# WHAT YOU NEED TO DO
The exercise asks you to copy every line below in which "Betriebssystem" appears.

════════════════════

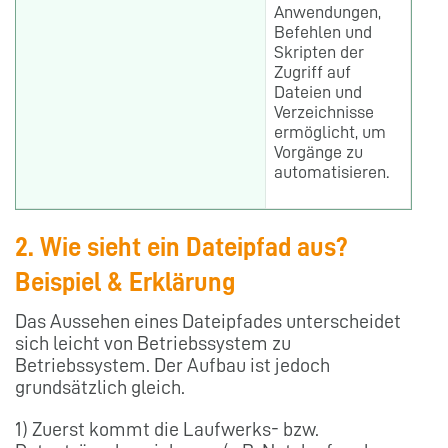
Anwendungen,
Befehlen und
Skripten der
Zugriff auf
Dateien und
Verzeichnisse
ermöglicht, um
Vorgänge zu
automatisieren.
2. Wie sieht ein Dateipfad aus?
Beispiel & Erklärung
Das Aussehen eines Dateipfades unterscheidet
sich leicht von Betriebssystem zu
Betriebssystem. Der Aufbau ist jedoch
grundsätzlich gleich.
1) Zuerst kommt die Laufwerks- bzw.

════════════════════

# RESPONSE TO THIS TASK
sich leicht von Betriebssystem zu
Betriebssystem. Der Aufbau ist jedoch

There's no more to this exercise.